Het tweede witte druivenras van Duitsland is müller-thurgau, ook wel rivaner genoemd. Het is de oudste en meest succesvolle kruising van Duitsland. Hij werd in 1882 in Geisenheim ontwikkeld door dr. Hermann Müller, geboren in het Zwitserse kanton Thurgau. Müller-thurgau is een kruising van riesling en de Franse madeleine royale, maar is (mede door toedoen van Hermann Müller zelf) bekend geworden als een kruising van riesling en silvaner; vandaar de alternatieve naam rivaner (riesling x silvaner). Müller-thurgau was ooit de meest aangeplante druif van Duitsland als zogenaamd alternatief voor riesling. Het is een makkelijk te telen, productief druivenras, dat veel eerder rijpt dan riesling en fruitige wijnen oplevert. Inmiddels is hij op zijn retour en ingehaald door riesling, maar goedkope Duitse wijnen zijn nog vaak (grotendeels) van müller-thurgau gemaakt. In SaaleUnstrut en Sachsen was müller-thurgau anno 2019 nog steeds het meest aangeplante druivenras (zie tabel 20.3). Op kalksteenbodems geeft hij vaak de mooiste resultaten. Müller-thurgau presteert over het algemeen het best in Franken.

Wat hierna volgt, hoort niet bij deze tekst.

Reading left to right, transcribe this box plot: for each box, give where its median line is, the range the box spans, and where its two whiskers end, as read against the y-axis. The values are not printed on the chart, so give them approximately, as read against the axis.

Het qua aanplant derde witte druivenras van Duitsland was jarenlang silvaner. Sinds 2013 is hij van de derde plaats verdrongen door grauburgunder (zie verderop). Evenals de riesling is silvaner een oud ras. Hij werd in het midden van de zeventiende eeuw voor het eerst geteeld. Ooit stond hij op grote schaal aangeplant, maar tegenwoordig is de verspreiding ervan beperkt. Silvaner heeft een voorkeur voor bodems met klei en kalksteen. Hij is minder expressief dan riesling en wat neutraal van karakter. Dit maakt wijnen ervan breed inzetbaar. Silvaner is op zijn best in Franken, waar hij minerale wijnen oplevert. Franken is het enige gebied waar er prestigieuze Große Gewächse (zie blz. 207) van gemaakt worden. Ook in Rheinhessen staat veel silvaner aangeplant, meer nog dan in Franken.